> ASSIGNMENT
Please copy the lines from the line with "Accept the Coupon?" to the line with "# Project Overview", both included, reproducing them exactly.

START INPUT DATA

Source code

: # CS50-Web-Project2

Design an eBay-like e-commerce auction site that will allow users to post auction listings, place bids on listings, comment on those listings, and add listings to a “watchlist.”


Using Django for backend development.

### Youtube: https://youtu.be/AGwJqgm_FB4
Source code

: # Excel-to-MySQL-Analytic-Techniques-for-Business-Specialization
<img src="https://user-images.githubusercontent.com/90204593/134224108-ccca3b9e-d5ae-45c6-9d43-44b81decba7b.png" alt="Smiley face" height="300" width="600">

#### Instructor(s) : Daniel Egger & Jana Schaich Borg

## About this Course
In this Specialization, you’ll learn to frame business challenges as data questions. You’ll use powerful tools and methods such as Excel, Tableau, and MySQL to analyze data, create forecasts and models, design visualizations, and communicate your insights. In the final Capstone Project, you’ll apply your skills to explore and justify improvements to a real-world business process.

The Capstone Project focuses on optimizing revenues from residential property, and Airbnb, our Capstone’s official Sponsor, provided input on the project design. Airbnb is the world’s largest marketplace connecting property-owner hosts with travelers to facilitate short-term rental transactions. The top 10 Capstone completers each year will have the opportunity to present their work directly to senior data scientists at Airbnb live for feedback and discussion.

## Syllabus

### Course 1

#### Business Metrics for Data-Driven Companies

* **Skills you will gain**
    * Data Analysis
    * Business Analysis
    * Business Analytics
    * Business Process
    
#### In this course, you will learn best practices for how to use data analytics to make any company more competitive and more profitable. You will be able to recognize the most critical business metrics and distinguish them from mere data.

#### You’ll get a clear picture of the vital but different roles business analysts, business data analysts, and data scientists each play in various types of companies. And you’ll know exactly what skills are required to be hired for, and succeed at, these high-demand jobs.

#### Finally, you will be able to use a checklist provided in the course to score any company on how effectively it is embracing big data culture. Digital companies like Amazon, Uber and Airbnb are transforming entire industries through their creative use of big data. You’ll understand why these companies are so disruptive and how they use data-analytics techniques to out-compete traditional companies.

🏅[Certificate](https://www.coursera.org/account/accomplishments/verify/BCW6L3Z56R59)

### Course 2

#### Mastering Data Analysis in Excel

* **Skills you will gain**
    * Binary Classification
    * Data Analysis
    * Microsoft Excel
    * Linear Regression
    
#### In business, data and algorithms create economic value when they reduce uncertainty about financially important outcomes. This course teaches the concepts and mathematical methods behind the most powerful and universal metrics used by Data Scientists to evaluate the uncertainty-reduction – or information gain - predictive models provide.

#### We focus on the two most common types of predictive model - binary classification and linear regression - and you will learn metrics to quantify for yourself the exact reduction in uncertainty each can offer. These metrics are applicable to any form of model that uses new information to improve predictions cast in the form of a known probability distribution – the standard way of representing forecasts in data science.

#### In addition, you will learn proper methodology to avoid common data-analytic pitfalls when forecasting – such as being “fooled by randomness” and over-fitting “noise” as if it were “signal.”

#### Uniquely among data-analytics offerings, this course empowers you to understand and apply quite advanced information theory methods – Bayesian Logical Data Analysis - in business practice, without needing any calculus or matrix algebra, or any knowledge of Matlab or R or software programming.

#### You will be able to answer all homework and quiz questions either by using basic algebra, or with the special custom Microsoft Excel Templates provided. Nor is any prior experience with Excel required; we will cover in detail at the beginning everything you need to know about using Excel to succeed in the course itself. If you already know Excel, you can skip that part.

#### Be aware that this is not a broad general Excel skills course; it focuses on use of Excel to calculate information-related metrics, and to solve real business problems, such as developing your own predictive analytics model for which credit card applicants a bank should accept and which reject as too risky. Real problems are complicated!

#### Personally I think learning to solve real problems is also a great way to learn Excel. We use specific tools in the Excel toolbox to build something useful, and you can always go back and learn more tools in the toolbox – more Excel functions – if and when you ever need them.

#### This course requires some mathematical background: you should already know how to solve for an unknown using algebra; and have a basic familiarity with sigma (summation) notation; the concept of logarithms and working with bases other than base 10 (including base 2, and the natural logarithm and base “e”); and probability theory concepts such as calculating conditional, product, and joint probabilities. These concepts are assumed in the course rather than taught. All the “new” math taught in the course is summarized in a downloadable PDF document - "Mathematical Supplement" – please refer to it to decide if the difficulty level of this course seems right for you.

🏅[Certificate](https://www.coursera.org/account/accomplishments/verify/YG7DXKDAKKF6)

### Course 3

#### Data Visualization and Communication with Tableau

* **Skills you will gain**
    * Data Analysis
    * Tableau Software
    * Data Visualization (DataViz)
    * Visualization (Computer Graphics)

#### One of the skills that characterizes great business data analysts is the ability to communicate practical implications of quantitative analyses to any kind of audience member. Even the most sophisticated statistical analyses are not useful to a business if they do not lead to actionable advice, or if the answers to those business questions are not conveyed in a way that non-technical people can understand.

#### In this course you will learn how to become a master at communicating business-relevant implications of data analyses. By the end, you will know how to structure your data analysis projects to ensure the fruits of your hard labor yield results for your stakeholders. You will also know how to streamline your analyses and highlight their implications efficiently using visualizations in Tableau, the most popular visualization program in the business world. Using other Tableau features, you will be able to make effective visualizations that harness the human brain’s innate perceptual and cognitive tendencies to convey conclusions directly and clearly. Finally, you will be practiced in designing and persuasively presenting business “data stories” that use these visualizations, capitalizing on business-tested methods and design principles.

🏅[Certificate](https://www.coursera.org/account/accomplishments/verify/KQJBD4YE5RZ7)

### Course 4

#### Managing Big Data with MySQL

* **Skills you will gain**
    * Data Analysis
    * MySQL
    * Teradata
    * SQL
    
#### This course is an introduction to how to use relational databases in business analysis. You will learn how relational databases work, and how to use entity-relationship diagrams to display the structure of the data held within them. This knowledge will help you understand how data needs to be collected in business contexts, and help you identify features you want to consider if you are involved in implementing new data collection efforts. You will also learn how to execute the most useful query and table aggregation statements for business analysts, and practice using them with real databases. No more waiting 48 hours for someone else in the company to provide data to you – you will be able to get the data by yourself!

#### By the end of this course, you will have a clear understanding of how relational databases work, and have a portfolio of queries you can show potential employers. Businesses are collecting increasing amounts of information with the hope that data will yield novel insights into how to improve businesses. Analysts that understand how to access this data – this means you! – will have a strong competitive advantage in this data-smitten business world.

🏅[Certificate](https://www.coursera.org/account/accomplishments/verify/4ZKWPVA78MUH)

END INPUT DATA
START INPUT DATA

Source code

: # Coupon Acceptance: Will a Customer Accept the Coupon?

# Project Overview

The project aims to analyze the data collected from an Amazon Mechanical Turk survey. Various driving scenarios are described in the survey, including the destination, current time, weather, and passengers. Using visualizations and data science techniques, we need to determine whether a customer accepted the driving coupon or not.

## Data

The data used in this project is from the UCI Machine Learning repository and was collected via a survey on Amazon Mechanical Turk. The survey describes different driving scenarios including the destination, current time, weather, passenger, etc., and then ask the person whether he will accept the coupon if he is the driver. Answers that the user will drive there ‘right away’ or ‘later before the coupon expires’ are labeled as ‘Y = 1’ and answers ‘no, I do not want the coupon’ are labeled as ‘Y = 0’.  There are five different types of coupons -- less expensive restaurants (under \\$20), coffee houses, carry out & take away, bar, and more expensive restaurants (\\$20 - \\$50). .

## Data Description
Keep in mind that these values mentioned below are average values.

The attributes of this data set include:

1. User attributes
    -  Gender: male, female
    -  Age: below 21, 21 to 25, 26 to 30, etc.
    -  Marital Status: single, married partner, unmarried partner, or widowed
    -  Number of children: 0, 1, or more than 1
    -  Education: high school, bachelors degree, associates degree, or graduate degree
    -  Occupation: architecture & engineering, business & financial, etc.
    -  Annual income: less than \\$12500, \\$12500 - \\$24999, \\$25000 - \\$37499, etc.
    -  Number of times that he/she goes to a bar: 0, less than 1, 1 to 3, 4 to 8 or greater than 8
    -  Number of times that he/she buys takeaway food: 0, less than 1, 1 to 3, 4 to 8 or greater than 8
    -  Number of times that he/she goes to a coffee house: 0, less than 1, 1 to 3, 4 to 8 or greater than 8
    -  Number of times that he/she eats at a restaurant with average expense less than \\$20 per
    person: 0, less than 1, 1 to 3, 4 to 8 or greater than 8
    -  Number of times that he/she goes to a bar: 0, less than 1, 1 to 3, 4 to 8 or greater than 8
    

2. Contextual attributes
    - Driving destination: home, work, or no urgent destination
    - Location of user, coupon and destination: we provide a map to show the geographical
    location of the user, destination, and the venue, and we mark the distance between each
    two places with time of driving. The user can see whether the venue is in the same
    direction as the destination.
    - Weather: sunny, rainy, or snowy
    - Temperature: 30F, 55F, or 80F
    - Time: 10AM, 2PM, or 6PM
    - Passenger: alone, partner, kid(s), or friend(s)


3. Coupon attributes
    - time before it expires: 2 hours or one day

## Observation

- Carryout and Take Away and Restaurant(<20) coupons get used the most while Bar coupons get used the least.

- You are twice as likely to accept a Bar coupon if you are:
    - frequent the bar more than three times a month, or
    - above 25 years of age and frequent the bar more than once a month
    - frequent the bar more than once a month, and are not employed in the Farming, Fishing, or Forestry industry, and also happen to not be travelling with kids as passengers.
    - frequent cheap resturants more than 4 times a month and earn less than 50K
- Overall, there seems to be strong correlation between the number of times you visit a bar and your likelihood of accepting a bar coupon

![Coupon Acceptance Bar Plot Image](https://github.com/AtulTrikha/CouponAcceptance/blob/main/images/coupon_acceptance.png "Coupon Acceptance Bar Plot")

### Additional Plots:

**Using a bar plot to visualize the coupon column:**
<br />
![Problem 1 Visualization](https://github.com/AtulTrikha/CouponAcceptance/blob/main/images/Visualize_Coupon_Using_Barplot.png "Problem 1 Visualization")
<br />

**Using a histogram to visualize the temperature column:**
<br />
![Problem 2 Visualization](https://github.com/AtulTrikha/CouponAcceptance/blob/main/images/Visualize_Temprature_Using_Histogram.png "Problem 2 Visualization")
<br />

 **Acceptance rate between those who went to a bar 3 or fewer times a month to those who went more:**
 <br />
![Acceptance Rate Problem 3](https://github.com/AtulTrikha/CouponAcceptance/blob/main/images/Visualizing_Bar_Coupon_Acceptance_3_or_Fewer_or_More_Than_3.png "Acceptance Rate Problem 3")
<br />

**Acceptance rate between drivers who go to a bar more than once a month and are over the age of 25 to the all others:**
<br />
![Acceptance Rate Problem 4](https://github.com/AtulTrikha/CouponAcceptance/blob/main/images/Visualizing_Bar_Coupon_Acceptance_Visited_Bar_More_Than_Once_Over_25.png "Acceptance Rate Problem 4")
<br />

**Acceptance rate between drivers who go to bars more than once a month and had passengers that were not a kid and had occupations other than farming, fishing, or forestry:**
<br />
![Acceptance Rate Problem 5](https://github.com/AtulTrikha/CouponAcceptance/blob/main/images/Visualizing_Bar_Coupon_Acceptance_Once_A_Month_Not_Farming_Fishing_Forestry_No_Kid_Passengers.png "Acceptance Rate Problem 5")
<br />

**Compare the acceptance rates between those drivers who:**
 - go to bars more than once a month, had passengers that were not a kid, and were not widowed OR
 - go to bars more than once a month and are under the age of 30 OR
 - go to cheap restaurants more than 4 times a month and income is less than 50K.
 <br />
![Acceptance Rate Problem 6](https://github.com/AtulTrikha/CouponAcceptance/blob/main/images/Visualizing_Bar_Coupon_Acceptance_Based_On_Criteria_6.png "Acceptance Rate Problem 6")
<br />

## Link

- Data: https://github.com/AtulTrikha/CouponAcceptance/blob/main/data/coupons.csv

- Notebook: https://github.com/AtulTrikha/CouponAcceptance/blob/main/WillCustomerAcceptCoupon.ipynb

END INPUT DATA

> REPLY TO THE EXERCISE
: # Coupon Acceptance: Will a Customer Accept the Coupon?

# Project Overview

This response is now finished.